Pour la seule ville de Ciudad Juarez, réputée la plus meurtrière du pays, près de 5.000 soldats cagoulés et lourdement armés ont été déployés en mars 2009.
Pour la seule ville de Ciudad Juarez, réputée la plus meurtrière du pays, près de 5.000 soldats cagoulés et lourdement armés ont été déployés en mars 2009. - REUTERS
De notre correspondant à Los Angeles
 

«Drug War.» Pas une journée sans que ces mots ne barrent la une des journaux américains. Depuis plusieurs semaines, cette guerre next door (porte à coté) semble bien plus préoccuper les médias que celles, lointaines, en Irak et en Afghanistan. En route pour le sommet des Amériques, qui se tient vendredi à Trinidad, Obama fait une escale au Mexique jeudi et s’entretiendra avec le président Calderon. Alors qu’un haut responsable chargé de la frontière mexicaine va bientôt être nommé par Washington, le point sur la situation.

 
 

5.376 morts en un an au Mexique
C’est le lourd bilan des violences liées au trafic de drogue. Règlements de comptes entre gangs ou cartels, opérations gouvernementales, civils qui se trouvent au mauvais endroit au mauvais moment... Le nombre de victimes a doublé en 2008. Au total, depuis que le président Calderon a déclaré la guerre aux narcotrafiquants à son arrivée au pouvoir en 2006, le bilan se chiffre à plus de 8.000 morts.
 

>>> La carte de la violence liée au trafic de drogue, c'est par ici...
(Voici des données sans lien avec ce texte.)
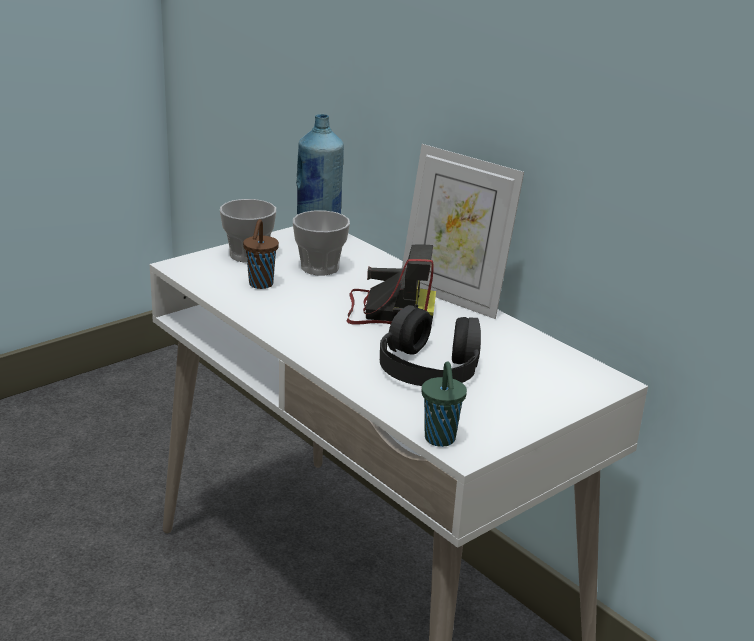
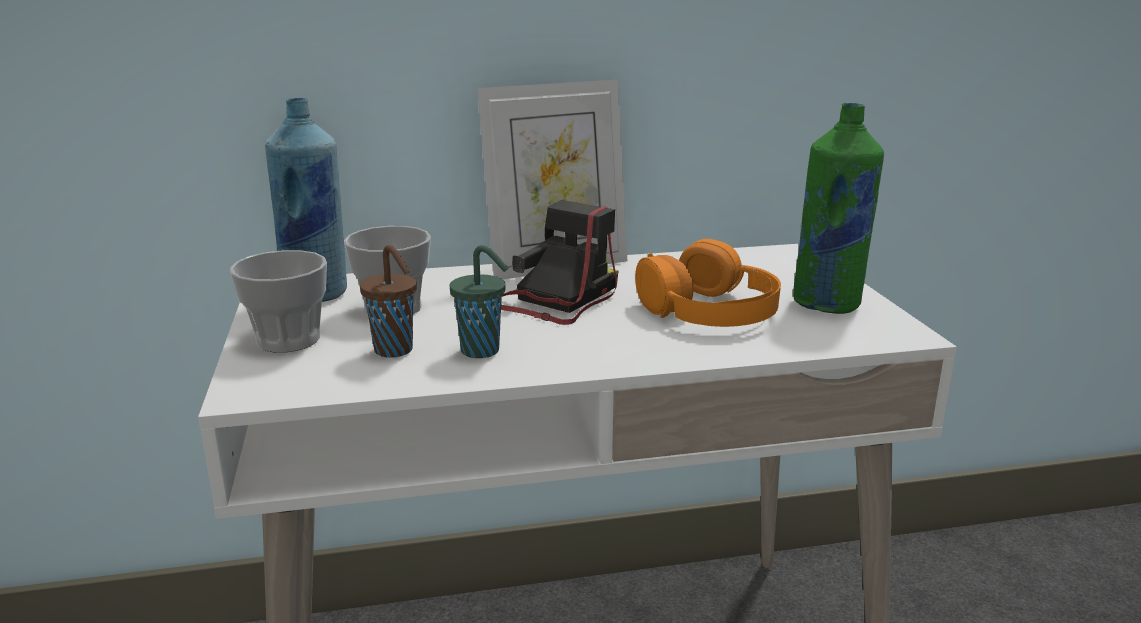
camera: 60 degrees left, 5 degrees down
(429, 366) = (709, 309): black headphones -> orange headphones
(440, 440) = (879, 340): green cup -> green cup (482, 351)
(494, 411) = (827, 304): none -> green bottle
Les Etats-Unis, premiers clients
90% de la cocaïne consommée aux Etats-Unis provient du Mexique, qui fournit également cannabis, héroïne et autre méthamphetamine. Virements bancaires, sacs de billets cachés dans des bus de touristes, plus de 12 milliards de dollars (et jusqu’à 25 milliards selon les sources) suivent annuellement le chemin inverse de la drogue et atterrissent dans les poches des narcotrafiquants (voir la carte), leur permettant d’acheter des armes... souvent fabriquées aux Etats-Unis.

 

Les cartels dans la ligne de mire
Mercredi, l’administration américaine a placé 3 cartels mexicains sur sa liste noire. Cela lui permet de geler ou de saisir des avoirs appartenant à ces organisations ou à quiconque agissant en leur nom. Elles s’appellent Los Zetas, La Familia Michoacana, et surtout Sinaloa. Le chef de cette dernière, son «KingPin», est l’homme le plus recherché du Mexique. Joaquín Guzmán, dit «le nain», est entré en 2009 dans le classement Forbes des hommes les plus riches de la planète, avec une fortune estimée à 1 milliard de dollars. Plusieurs millions de dollars sont offerts par le Mexique et les Etats-Unis pour toute information menant à sa capture. Il s’est fait la belle en 2001, en graissant la patte d’à peu près tout le personnel de la prison où il se trouvait. Des «narco corridos», ces chants traditionnels à la gloire des narcotrafiquants, lui sont dédiés.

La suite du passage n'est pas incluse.